Task requirements:
Collect all lines below with the string "tags".

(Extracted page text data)
-- Opening Marker --

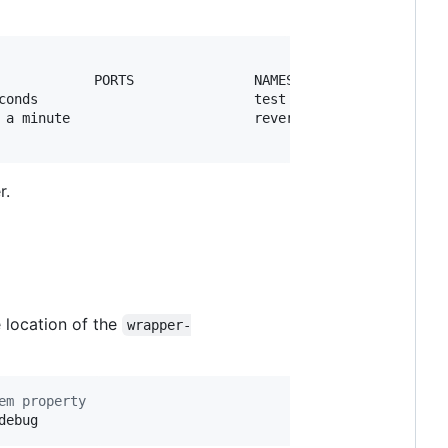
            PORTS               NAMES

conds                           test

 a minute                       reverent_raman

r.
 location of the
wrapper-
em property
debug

-- Closing Marker --
-- Opening Marker --

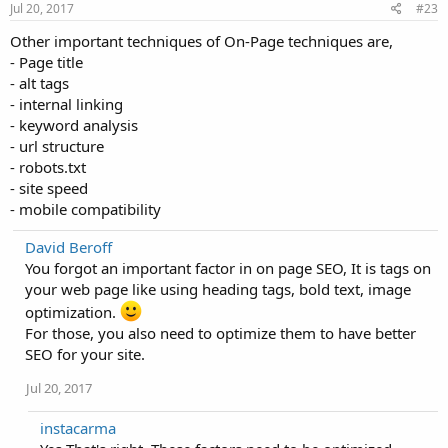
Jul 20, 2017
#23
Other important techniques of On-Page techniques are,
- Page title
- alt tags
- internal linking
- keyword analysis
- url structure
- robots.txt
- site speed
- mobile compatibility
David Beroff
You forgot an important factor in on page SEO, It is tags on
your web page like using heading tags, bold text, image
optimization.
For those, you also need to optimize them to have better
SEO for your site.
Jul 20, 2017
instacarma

-- Closing Marker --

Result:
- alt tags
You forgot an important factor in on page SEO, It is tags on
your web page like using heading tags, bold text, image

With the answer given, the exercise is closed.